In his fascinating book on these experiments, Homo Sovieticus, Wladimir Velminski reveals a world of hypnotic state broadcasts, telekinetic radios and a laboratory known as the Aurathron, set up to practise mind control on dogs – not dissimilar to Musk’s experiments on monkeys and pigs. The book documents the peculiar mysticism that took hold of the Soviet state as the economy collapsed under the weight of its own contradictions.The strangest of these experiments took place just after the fall of the Berlin Wall. To calm the panicked populace, the Politburo beamed the celebrity psychic Anatoly Kashpirovsky into the nation’s living-rooms. Few viewers – if any – were actually hypnotised by the broadcast, but many complained of poor mental health in the years that followed.

It’s reasonable to wonder whether similar problems might hamper Neuralink. Musk has repeatedly overestimated his ability to deliver on his visions for the future, missing production targets he sets for himself at Tesla, and manufacturing a high number of vehicles with serious defects. The Boring Company, which aims to ‘solve the problem of soul-destroying traffic’ by blasting pods full of commuters around underground tunnels, has been repeatedly set back by engineering and urban planning problems. Musk says he remains ‘highly confident’ that SpaceX will take humans to Mars by 2026, though the grounds for his confidence are mysterious. Undeterred by his growing list of failures, credulous pundits repeat Musk’s lofty speculations as though they were already reality.

Venture capital in Silicon Valley tends to follow the hype. Whether the technology fulfils its promise may not matter. Even in its present form, the Neuralink chip can record brain activity and capture potentially valuable neurological data that is otherwise challenging to extract. ‘It’s sort of like if your phone went in your brain,’ Musk said at Neuralink’s launch. There have been countless articles politely discussing the ethics of using a chip to capture neurological signals in the way a smartphone tracks our online behaviour. But asking a tech company not to collect data is like asking a person not to breathe.

Like the Soviet state dangling the promise of a radiant future in front of its tired citizens, Musk’s success is sustained by predictions of a technological sublime that’s only ever another decade away. These predictions are increasingly made on Twitter and have the power to move markets in directions that benefit his wealth, making him intermittently the richest man on the planet. As he said at Neuralink’s launch, ‘the future is going to be weird.’ Just not for the reasons he imagines.


  • 28 June 2021 at 6:27pm
    Joe Morison says:
    The idea that complex concepts exist in the brain in a pure prelinguistic form and that translating them into words entails the loss of ‘a lot of information’ is a total inversion of reality. Our complex thoughts exist in and are created by language, and language is a public practice - no one can have an idea which they cannot put into words, there are no private languages.

== Brief ==
Reword the Neuralink passage starting with "Venture capital in" and going on through "not to breathe.", swapping "smartphone" for "tablet". Rely only on the Neuralink passage.

== Dataset records ==
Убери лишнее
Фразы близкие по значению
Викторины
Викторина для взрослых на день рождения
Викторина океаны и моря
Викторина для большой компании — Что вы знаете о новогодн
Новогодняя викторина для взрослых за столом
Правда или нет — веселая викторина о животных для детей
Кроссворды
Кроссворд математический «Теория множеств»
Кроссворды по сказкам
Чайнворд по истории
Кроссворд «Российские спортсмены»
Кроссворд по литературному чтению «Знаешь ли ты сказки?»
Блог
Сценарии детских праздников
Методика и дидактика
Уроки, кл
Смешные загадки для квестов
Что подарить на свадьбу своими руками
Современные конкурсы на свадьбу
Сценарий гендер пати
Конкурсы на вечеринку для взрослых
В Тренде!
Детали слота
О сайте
--
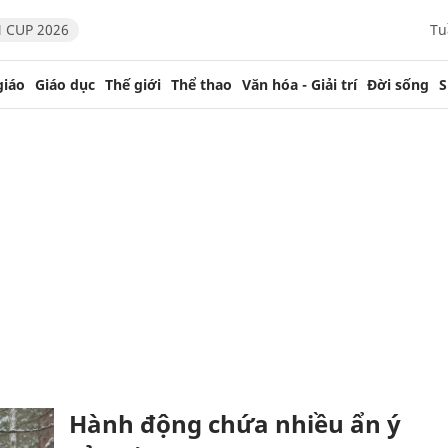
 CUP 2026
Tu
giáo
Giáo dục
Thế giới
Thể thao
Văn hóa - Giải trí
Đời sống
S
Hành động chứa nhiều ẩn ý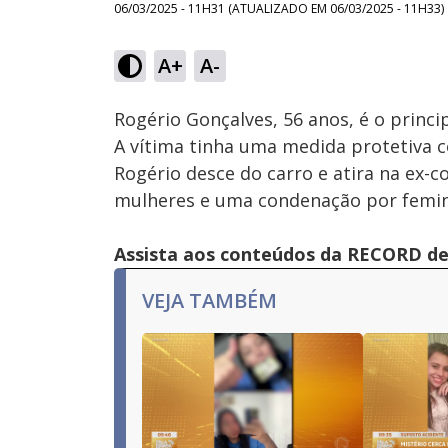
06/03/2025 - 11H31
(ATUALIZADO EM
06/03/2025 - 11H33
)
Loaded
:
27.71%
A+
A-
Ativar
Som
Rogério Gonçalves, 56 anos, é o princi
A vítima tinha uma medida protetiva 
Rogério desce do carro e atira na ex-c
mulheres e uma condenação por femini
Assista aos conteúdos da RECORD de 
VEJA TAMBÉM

== Solution to this exercise ==
Venture capital in Silicon Valley tends to follow the hype. Whether the technology fulfils its promise may not matter. Even in its present form, the Neuralink chip can record brain activity and capture potentially valuable neurological data that is otherwise challenging to extract. ‘It’s sort of like if your phone went in your brain,’ Musk said at Neuralink’s launch. There have been countless articles politely discussing the ethics of using a chip to capture neurological signals in the way a tablet tracks our online behaviour. But asking a tech company not to collect data is like asking a person not to breathe.